### WHAT THE EXERCISE ASKS
In the copy, include no pictures, but reproduce every record exactly.
□ □ □ □
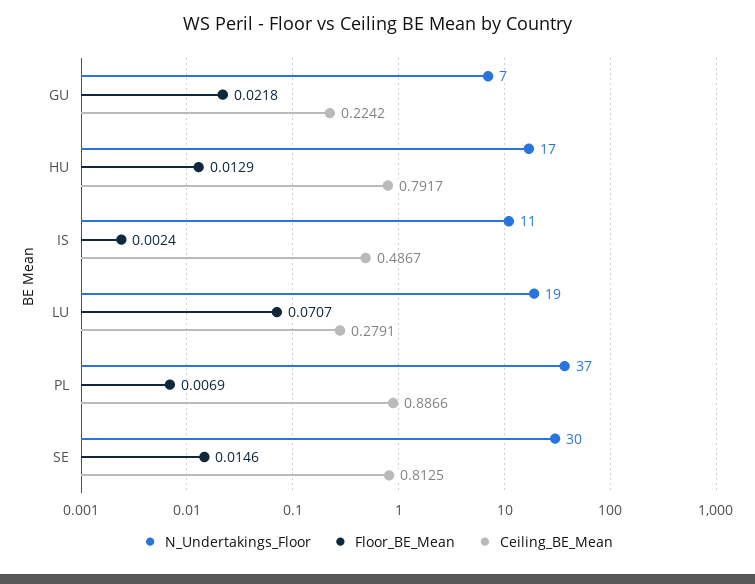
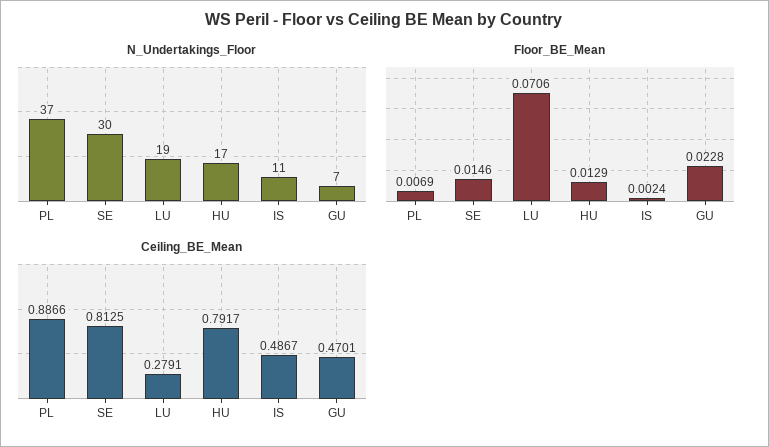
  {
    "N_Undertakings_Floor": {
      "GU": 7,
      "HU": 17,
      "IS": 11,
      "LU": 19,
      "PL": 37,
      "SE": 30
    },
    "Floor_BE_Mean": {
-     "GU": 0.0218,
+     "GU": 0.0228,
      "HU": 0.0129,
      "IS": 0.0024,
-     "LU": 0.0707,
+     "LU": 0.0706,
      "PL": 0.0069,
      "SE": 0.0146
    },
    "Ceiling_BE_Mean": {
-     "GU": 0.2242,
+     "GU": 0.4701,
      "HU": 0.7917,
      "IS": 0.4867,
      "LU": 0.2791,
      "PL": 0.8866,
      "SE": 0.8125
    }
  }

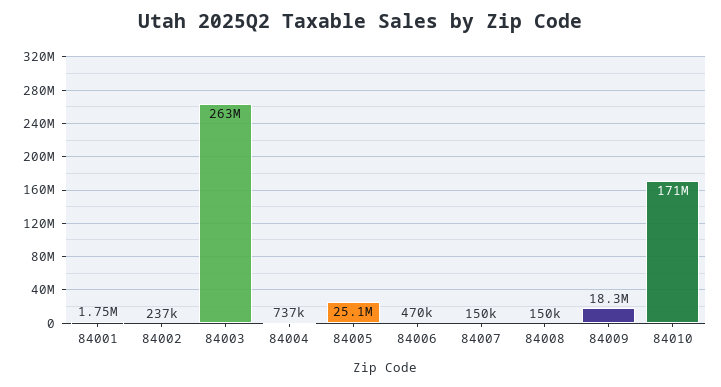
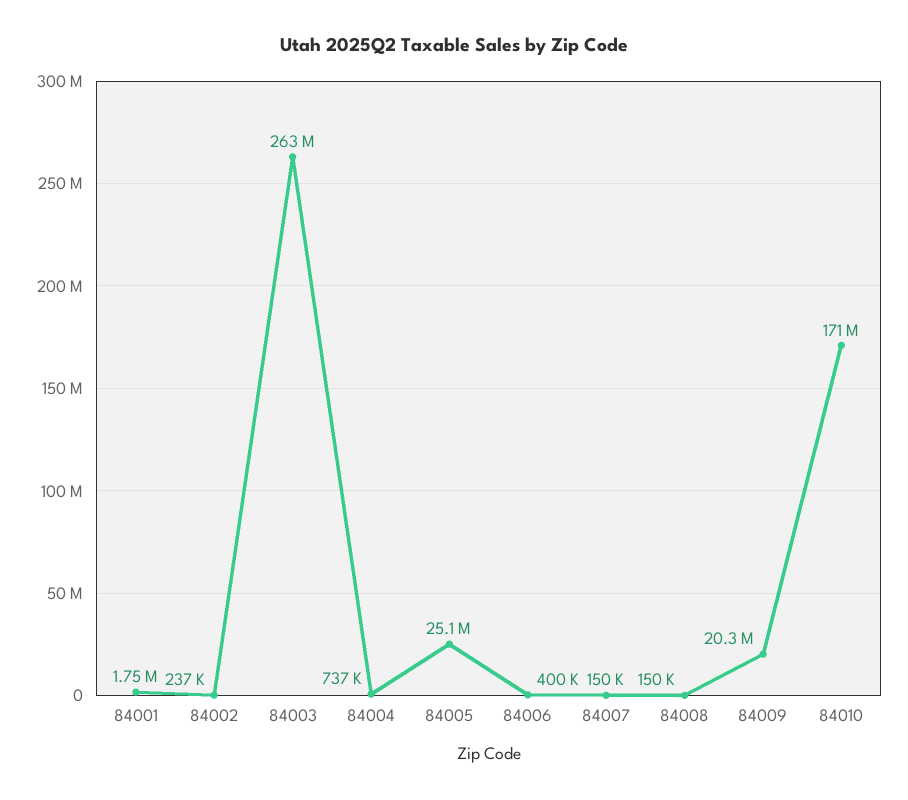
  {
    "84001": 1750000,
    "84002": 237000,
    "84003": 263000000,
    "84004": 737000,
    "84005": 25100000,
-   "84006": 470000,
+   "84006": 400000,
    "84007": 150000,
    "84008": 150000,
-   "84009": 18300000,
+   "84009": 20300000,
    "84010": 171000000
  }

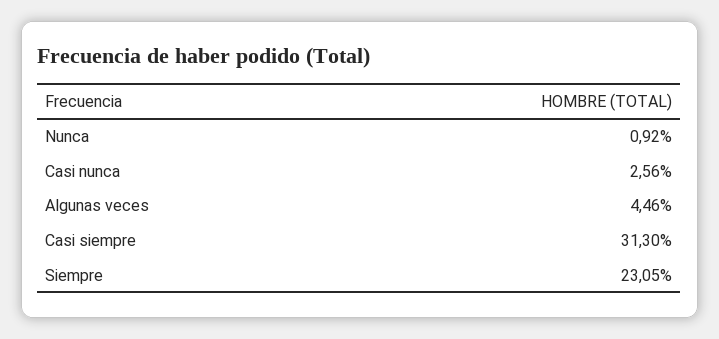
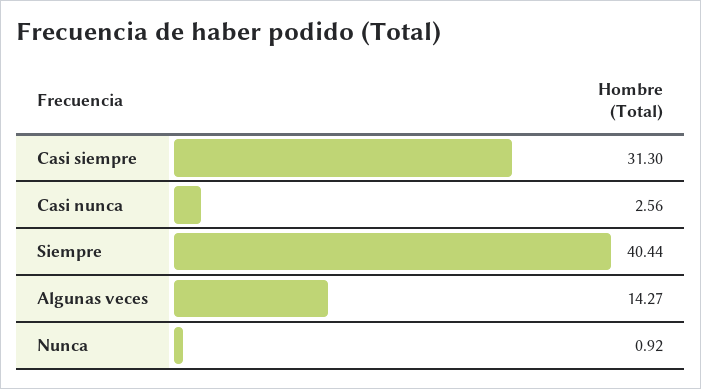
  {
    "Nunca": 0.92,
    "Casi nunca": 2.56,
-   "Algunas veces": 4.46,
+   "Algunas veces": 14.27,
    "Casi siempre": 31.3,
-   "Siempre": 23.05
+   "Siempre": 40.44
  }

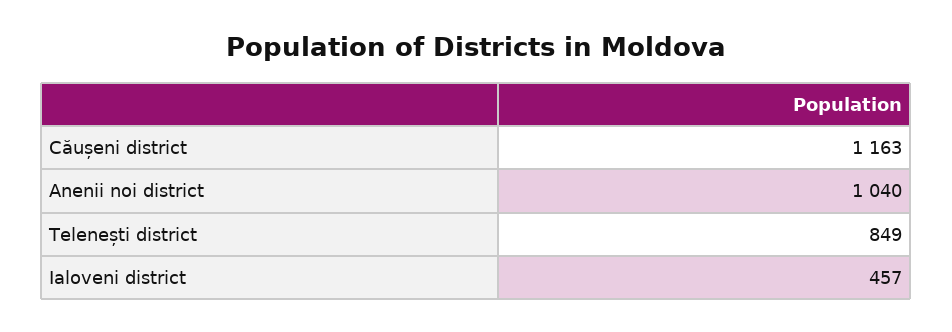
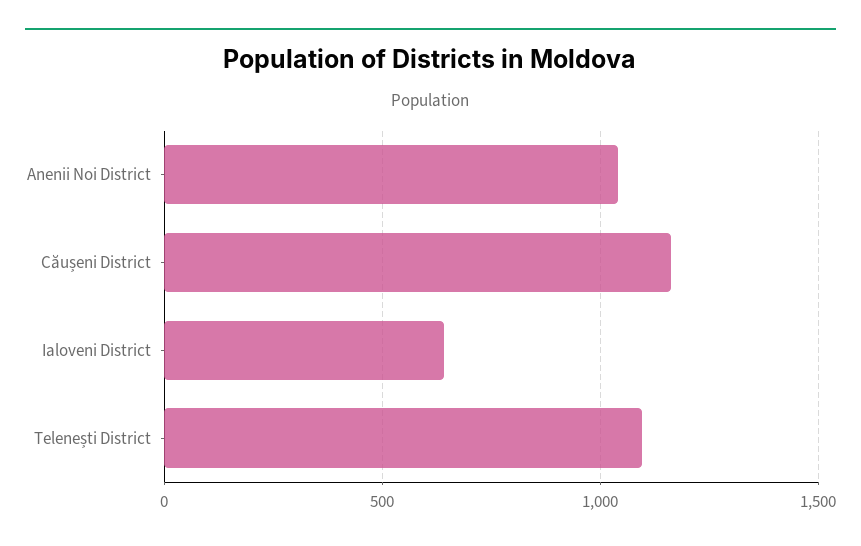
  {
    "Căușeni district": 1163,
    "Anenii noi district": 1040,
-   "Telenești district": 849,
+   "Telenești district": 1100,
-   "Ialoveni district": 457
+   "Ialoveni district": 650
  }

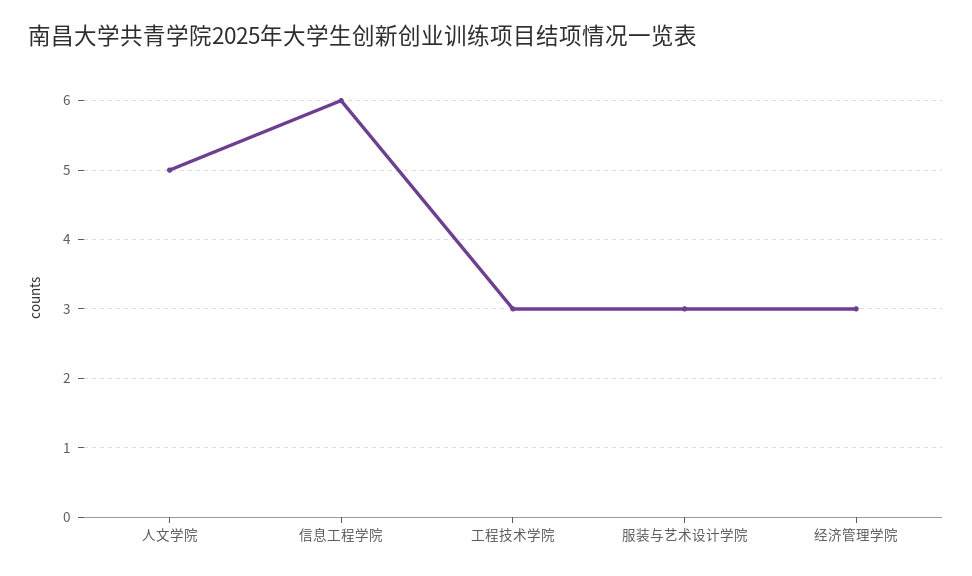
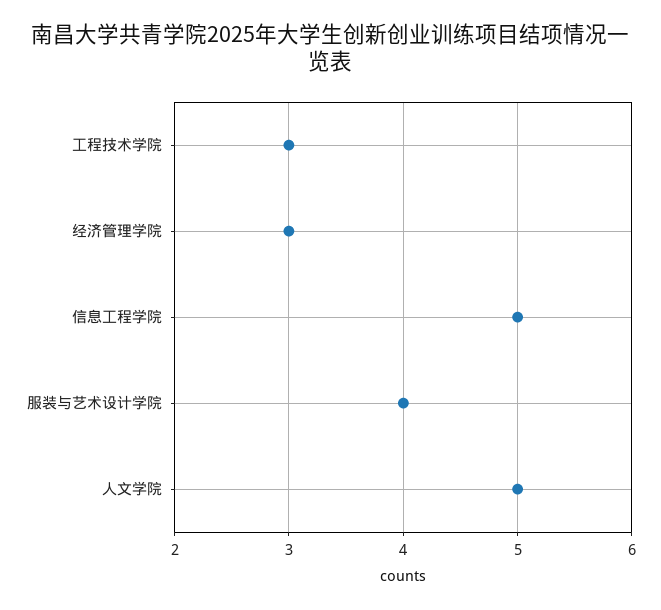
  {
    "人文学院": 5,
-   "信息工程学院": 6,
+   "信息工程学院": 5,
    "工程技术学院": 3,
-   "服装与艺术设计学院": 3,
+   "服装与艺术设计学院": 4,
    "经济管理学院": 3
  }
□ □ □ □
### ANSWER TO THIS PROBLEM
  {
    "N_Undertakings_Floor": {
      "GU": 7,
      "HU": 17,
      "IS": 11,
      "LU": 19,
      "PL": 37,
      "SE": 30
    },
    "Floor_BE_Mean": {
-     "GU": 0.0218,
+     "GU": 0.0228,
      "HU": 0.0129,
      "IS": 0.0024,
-     "LU": 0.0707,
+     "LU": 0.0706,
      "PL": 0.0069,
      "SE": 0.0146
    },
    "Ceiling_BE_Mean": {
-     "GU": 0.2242,
+     "GU": 0.4701,
      "HU": 0.7917,
      "IS": 0.4867,
      "LU": 0.2791,
      "PL": 0.8866,
      "SE": 0.8125
    }
  }

  {
    "84001": 1750000,
    "84002": 237000,
    "84003": 263000000,
    "84004": 737000,
    "84005": 25100000,
-   "84006": 470000,
+   "84006": 400000,
    "84007": 150000,
    "84008": 150000,
-   "84009": 18300000,
+   "84009": 20300000,
    "84010": 171000000
  }

  {
    "Nunca": 0.92,
    "Casi nunca": 2.56,
-   "Algunas veces": 4.46,
+   "Algunas veces": 14.27,
    "Casi siempre": 31.3,
-   "Siempre": 23.05
+   "Siempre": 40.44
  }

  {
    "Căușeni district": 1163,
    "Anenii noi district": 1040,
-   "Telenești district": 849,
+   "Telenești district": 1100,
-   "Ialoveni district": 457
+   "Ialoveni district": 650
  }

  {
    "人文学院": 5,
-   "信息工程学院": 6,
+   "信息工程学院": 5,
    "工程技术学院": 3,
-   "服装与艺术设计学院": 3,
+   "服装与艺术设计学院": 4,
    "经济管理学院": 3
  }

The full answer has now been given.